Thursday, Feb 09, 2023

US wants to see a weakened Russia

US Defence Secretary Lloyd Austin has said he hopes Russian losses in Ukraine will deter its leadership from repeating its actions.
He added that Ukraine can still win the war if given the right support and praised the efforts of its military.

"We want to see Russia weakened to the degree that it can't do the kinds of things that it has done in invading Ukraine," the US military chief said.

Mr Austin was speaking after meeting President Volodymyr Zelensky in Kyiv.

Accompanied by US Secretary of State Antony Blinken, the visit marked the highest level trip to Ukraine by US officials since the invasion began over two months ago.

The meeting between the US and Ukrainian parties, which ran for over three hours, comes as Russia escalates its military campaign in the south and east of the country.

Mr Austin's comments calling for a weakened Russia were unusually strong for a US defence secretary. It is one thing to help Ukraine resist Russian aggression, it is quite another to speak of weakening Russia's capabilities.

At a news conference in Poland after the visit, the US defence secretary told reporters that US officials still believe Ukraine can win the conflict "if they have the right equipment" and the "right support".

The 68-year-old announced that the US will allocate an additional $713m (£559m) of military aid to the Ukrainian government and 15 other allied European governments fearful of Russian aggression.

It brings the total US security assistance provided to Ukraine since the invasion began to more than $3.7bn (£2.9bn).

Mr Zelensky has been pleading with Western leaders to increase the flow of military equipment for weeks, vowing that his forces overcome Russia's military if provided with fighter jets and other vehicles.

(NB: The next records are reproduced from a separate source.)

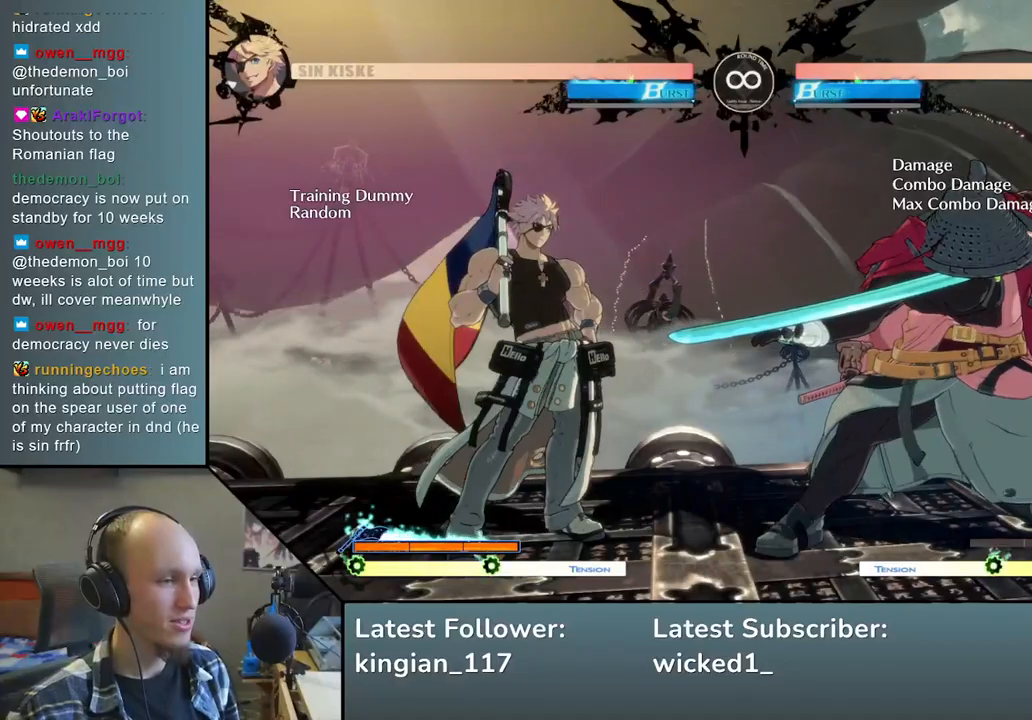
{"buttons": [], "left_stick": "center", "events": []}
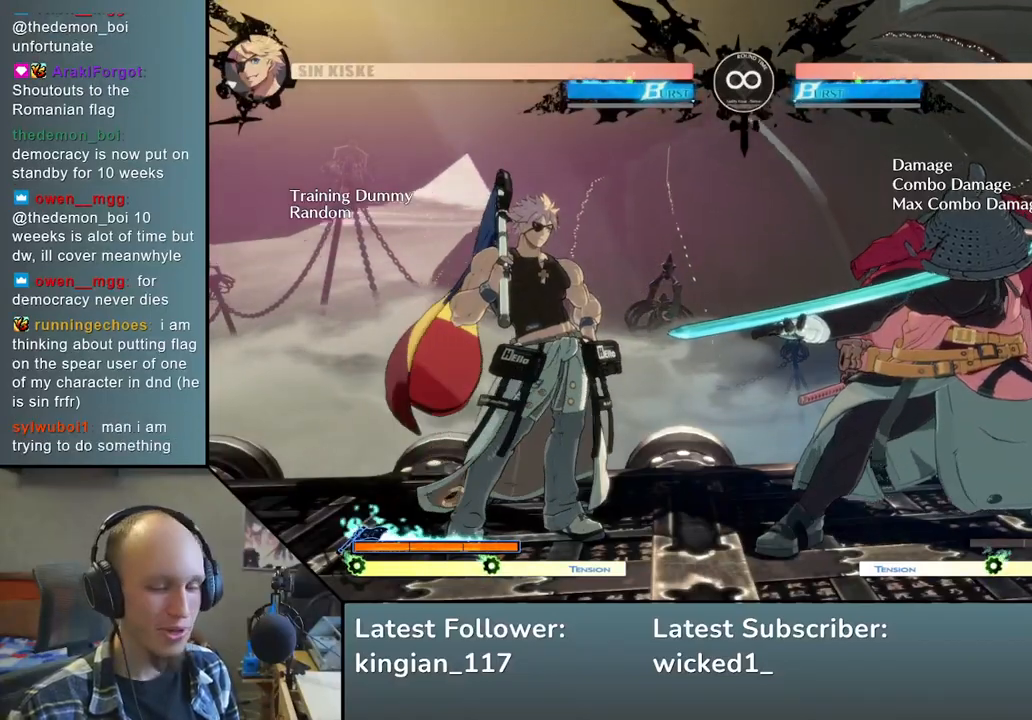
{"buttons": [], "left_stick": "center", "events": []}
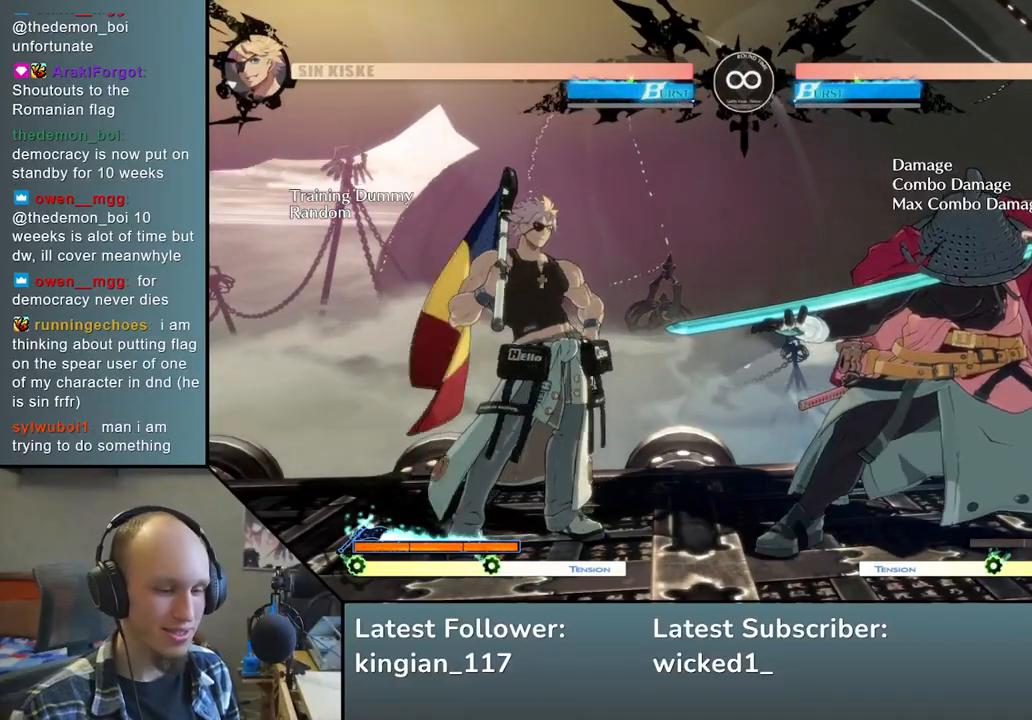
{"buttons": [], "left_stick": "center", "events": []}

Last week the US confirmed that it has supplied Ukrainian troops with howitzer artillery cannons and anti-artillery radars for the first time.

Russia's ambassador in Washington said Moscow had sent a diplomatic note demanding an end to the US supply of weapons to Ukraine.

Meanwhile, Mr Blinken announced that some US diplomatic staff will start to return to Ukraine from next week. They are expected to be based in Lviv in western Ukraine initially, with a longer term plan to re-open the US embassy in the capital, Kyiv.

It comes as the White House announced that President Joe Biden intends to nominate Bridget Brink, a career diplomat, as US ambassador to Ukraine - a post that has remained vacant for more than two years.

Mr Blinken also defended America's diplomatic approach, telling reporters that it has put pressure on President Vladimir Putin's regime.

"The strategy that we've put in place, massive support for Ukraine, massive pressure against Russia, solidarity with more than 30 countries engaged in these efforts, is having real results," Mr Blinken said. "And we're seeing that when it comes to Russia's war aims, Russia is failing, Ukraine is succeeding."

"A sovereign, independent Ukraine will be around a lot longer than Vladimir Putin's on the scene," Me Blinken added.

Speaking following the meeting, Mr Zelensky said his government appreciated "the unprecedented assistance" from the US and added that he "would like to thank President Biden personally and on behalf of the entire Ukrainian people for his leadership in supporting Ukraine".

In recent days Russia has refocussed its advance on Ukraine's eastern Donbas region and US sources believe that Moscow has committed over 76 battalion tactical groups inside Ukraine.

On Monday, the UK's ministry of defence said in an update that Moscow has made minor advances in the region but has "yet to achieve a breakthrough" due to logistical issues.

The update claimed that "Ukraine's defence of Mariupol has also exhausted many Russian units and reduced their combat effectiveness".